Kabupaten Tasikmalaya, NEWSNTT.COM – Integritas dan profesionalisme Kepala Bidang Penegakan Peraturan Daerah (GAKDA) Satpol PP Kabupaten Tasikmalaya kembali dipertanyakan. Pasalnya, pejabat yang memiliki kewenangan strategis dalam penegakan Perda tersebut diduga secara terang-terangan mengabaikan surat resmi permohonan konfirmasi dan klarifikasi dari awak media, bahkan membiarkan wartawan menunggu hingga satu jam tanpa kejelasan. Selasa ( 23/12/2025 )
Surat resmi dari media ROTENEWS.COM bernomor 103/TSM-RN/XII/2025 tertanggal 22 Desember 2025 secara jelas meminta konfirmasi terkait penghentian sementara dan/atau penyegelan pembangunan tower di sejumlah wilayah Kabupaten Tasikmalaya , isu yang tengah menjadi sorotan publik karena menyangkut kewenangan, prosedur, dan kepastian hukum.
Tak main-main, media bahkan telah mencantumkan agenda, waktu, dan tempat konfirmasi secara resmi, yakni Selasa, 23 Desember 2025 pukul 09.00 WIB di Kantor Satpol PP Kabupaten Tasikmalaya. Namun fakta di lapangan menunjukkan hal yang berbanding terbalik dengan semangat transparansi.
Alih-alih memberikan klarifikasi, Kabid GAKDA justru diduga memilih menghindar, sementara awak media dibiarkan menunggu tanpa kepastian. Lebih ironis lagi, berdasarkan keterangan yang dihimpun, pejabat tersebut justru lebih memprioritaskan tamu lain, seakan-akan permohonan resmi media dapat diabaikan begitu saja.
Sikap ini dinilai tidak hanya mencerminkan ketidakprofesionalan, tetapi juga berpotensi melanggar prinsip keterbukaan informasi publik. Padahal, media menjalankan tugas jurnalistik sebagai bagian dari kontrol sosial sebagaimana dijamin Undang-Undang Nomor 40 Tahun 1999 tentang Pers.
Yang lebih mengkhawatirkan, substansi surat yang diabaikan bukan persoalan sepele, melainkan menyangkut hal-hal mendasar dalam penegakan Perda, di antaranya:
1.Dasar kewenangan hukum penghentian tower,
2.Alasan penindakan dilakukan pada hari libur,
3.Tidak dilibatkannya PPNS dalam proses penegakan,
4.Kepatuhan terhadap SOP, hingga mekanisme bertahap seperti Surat Peringatan (SP).
Ketika pertanyaan-pertanyaan krusial tersebut tidak dijawab, publik wajar menduga bahwa penegakan yang dilakukan menyimpan persoalan prosedural dan berpotensi menabrak aturan yang seharusnya ditegakkan.
Sejumlah aktivis menilai, mengabaikan media sama artinya dengan menutup ruang akuntabilitas publik.
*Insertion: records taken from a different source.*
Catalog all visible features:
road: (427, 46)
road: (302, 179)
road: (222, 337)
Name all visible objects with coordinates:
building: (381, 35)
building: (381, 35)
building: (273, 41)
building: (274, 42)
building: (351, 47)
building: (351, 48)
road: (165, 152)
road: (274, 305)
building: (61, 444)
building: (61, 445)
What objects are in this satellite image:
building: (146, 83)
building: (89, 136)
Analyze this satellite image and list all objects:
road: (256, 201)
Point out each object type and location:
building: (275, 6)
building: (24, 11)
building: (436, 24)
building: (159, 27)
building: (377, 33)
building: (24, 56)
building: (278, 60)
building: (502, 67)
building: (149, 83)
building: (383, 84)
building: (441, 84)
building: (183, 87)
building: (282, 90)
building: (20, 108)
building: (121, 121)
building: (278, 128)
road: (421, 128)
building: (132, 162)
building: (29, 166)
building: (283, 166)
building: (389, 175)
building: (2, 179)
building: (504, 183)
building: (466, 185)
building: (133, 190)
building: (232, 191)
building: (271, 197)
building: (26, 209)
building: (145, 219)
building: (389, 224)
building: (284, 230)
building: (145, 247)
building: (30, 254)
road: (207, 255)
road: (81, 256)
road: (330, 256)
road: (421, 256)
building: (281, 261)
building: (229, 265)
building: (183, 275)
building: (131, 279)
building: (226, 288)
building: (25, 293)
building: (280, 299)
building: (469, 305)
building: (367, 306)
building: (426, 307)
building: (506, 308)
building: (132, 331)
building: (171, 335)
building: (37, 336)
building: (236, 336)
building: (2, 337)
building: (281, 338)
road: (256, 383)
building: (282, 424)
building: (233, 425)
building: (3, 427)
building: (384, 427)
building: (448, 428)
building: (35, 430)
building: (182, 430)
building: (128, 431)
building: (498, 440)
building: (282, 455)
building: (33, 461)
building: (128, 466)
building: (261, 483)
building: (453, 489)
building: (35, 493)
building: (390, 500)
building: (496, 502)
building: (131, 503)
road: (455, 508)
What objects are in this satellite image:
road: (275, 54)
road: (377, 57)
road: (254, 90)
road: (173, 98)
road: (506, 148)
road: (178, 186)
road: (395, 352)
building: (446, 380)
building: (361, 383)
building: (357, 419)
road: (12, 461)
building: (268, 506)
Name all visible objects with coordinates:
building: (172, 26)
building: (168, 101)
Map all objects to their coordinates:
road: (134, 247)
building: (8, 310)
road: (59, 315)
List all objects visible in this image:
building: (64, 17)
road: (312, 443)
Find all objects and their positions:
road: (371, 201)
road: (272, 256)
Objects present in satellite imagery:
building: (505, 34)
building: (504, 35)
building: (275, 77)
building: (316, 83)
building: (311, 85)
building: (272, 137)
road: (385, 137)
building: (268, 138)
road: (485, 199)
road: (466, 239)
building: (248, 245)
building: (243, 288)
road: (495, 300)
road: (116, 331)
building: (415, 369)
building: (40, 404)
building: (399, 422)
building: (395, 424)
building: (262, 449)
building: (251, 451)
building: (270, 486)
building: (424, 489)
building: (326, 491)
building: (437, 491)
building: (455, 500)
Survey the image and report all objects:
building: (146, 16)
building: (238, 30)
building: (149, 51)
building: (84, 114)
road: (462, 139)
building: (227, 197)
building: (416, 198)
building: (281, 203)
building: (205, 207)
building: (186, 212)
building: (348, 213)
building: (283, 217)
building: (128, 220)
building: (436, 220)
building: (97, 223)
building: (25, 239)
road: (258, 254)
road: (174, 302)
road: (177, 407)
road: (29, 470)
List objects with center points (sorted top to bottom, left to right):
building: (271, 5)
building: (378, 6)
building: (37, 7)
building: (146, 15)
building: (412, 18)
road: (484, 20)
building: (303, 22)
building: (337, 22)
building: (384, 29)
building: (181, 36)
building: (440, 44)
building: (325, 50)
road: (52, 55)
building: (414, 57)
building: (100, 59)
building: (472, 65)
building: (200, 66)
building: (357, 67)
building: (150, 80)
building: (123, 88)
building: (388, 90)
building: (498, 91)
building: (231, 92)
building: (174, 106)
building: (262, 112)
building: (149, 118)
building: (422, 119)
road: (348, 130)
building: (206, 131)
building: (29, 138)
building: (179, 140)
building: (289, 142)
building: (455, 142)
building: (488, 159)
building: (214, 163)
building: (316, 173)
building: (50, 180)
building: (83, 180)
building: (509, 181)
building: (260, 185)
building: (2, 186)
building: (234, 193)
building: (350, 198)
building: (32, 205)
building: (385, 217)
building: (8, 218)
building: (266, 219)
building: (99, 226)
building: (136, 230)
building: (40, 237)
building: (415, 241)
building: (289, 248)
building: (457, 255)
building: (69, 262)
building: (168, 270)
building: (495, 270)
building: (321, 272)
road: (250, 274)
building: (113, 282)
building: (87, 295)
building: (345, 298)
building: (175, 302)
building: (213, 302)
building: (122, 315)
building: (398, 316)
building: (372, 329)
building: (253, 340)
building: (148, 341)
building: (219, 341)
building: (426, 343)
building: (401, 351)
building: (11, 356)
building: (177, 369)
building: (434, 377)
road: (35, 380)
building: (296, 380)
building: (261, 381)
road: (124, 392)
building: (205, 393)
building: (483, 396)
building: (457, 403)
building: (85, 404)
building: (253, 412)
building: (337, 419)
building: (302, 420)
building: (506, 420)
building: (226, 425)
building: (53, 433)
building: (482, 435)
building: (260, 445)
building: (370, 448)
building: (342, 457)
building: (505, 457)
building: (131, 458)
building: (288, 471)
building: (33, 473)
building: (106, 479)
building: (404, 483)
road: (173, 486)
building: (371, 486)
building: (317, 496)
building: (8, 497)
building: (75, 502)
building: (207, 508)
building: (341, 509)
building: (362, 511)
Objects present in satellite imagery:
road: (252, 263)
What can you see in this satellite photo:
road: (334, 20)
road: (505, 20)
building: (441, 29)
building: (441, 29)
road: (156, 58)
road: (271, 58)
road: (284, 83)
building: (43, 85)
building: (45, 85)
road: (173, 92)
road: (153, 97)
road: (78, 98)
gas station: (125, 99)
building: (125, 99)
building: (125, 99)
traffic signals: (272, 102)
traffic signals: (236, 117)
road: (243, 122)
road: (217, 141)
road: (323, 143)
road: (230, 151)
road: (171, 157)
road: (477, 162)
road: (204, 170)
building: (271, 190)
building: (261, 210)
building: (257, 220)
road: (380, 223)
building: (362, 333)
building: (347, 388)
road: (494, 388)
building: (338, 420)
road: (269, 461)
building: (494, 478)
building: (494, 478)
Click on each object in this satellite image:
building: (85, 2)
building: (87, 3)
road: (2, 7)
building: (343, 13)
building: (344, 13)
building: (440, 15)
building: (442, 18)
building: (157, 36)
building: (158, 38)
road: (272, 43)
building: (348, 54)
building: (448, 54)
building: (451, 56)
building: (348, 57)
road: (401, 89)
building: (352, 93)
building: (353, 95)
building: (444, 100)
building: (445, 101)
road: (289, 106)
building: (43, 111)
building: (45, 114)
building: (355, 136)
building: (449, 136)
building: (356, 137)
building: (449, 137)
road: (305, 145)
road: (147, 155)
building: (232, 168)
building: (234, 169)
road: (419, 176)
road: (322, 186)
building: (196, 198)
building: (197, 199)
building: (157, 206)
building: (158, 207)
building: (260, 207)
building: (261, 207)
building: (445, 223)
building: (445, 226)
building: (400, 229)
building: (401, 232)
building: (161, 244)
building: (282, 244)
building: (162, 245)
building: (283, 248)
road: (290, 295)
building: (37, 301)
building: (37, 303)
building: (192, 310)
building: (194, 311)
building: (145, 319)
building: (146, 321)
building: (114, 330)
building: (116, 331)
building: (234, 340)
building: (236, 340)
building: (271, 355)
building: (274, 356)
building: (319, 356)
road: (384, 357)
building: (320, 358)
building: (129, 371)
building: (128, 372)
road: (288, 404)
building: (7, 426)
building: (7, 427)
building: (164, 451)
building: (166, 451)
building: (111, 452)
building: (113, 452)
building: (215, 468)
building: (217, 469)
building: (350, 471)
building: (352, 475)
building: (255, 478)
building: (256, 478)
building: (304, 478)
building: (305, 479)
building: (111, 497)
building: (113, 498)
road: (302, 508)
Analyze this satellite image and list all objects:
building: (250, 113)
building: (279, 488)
Aparat penegak Perda tidak boleh bertindak seolah kebal kritik, apalagi merasa superior di hadapan pers.
“Jika pejabat publik mulai memilih-milih siapa yang dilayani dan siapa yang diabaikan, maka yang dipertaruhkan bukan hanya etika birokrasi, tapi juga kepercayaan masyarakat,” ujar salah satu Aktivis Muda pemerhati kebijakan daerah.
Hingga berita ini ditayangkan, Kabid GAKDA Satpol PP Kabupaten Tasikmalaya belum memberikan klarifikasi resmi, baik secara lisan maupun tertulis, terkait sikapnya yang dinilai abai terhadap media.
Publik kini menunggu langkah tegas dari Kepala Satpol PP Kabupaten Tasikmalaya dan Pemerintah Daerah, apakah akan melakukan evaluasi serius terhadap bawahannya atau justru membiarkan praktik pembiaran ini menjadi preseden buruk dalam tata kelola penegakan Peraturan Daerah.